■ **EXERCISE DIRECTIONS**:
When copying the data, keep every line exactly the same.

Stored items:
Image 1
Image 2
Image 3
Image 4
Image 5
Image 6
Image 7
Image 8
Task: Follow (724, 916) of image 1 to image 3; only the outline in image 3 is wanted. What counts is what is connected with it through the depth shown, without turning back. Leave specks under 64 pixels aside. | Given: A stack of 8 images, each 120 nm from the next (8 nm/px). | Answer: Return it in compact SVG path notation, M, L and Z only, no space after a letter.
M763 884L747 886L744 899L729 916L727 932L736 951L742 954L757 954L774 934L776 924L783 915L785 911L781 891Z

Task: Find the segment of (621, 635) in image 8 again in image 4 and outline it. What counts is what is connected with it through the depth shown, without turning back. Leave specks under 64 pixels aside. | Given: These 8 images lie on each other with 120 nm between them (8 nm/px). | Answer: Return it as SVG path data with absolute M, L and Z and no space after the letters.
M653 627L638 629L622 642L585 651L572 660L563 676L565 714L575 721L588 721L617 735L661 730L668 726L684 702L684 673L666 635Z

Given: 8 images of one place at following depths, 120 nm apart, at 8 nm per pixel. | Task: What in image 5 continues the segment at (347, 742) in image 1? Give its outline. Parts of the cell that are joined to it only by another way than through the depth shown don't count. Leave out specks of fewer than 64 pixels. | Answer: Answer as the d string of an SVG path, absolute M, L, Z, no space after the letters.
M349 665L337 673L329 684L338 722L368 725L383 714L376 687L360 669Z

■ **OUTPUT FOR THIS EXERCISE**:
Image 1
Image 2
Image 3
Image 4
Image 5
Image 6
Image 7
Image 8
Task: Follow (724, 916) of image 1 to image 3; only the outline in image 3 is wanted. What counts is what is connected with it through the depth shown, without turning back. Leave specks under 64 pixels aside. | Given: A stack of 8 images, each 120 nm from the next (8 nm/px). | Answer: Return it in compact SVG path notation, M, L and Z only, no space after a letter.
M763 884L747 886L744 899L729 916L727 932L736 951L742 954L757 954L774 934L776 924L783 915L785 911L781 891Z

Task: Find the segment of (621, 635) in image 8 again in image 4 and outline it. What counts is what is connected with it through the depth shown, without turning back. Leave specks under 64 pixels aside. | Given: These 8 images lie on each other with 120 nm between them (8 nm/px). | Answer: Return it as SVG path data with absolute M, L and Z and no space after the letters.
M653 627L638 629L622 642L585 651L572 660L563 676L565 714L575 721L588 721L617 735L661 730L668 726L684 702L684 673L666 635Z

Given: 8 images of one place at following depths, 120 nm apart, at 8 nm per pixel. | Task: What in image 5 continues the segment at (347, 742) in image 1? Give its outline. Parts of the cell that are joined to it only by another way than through the depth shown don't count. Leave out specks of fewer than 64 pixels. | Answer: Answer as the d string of an SVG path, absolute M, L, Z, no space after the letters.
M349 665L337 673L329 684L338 722L368 725L383 714L376 687L360 669Z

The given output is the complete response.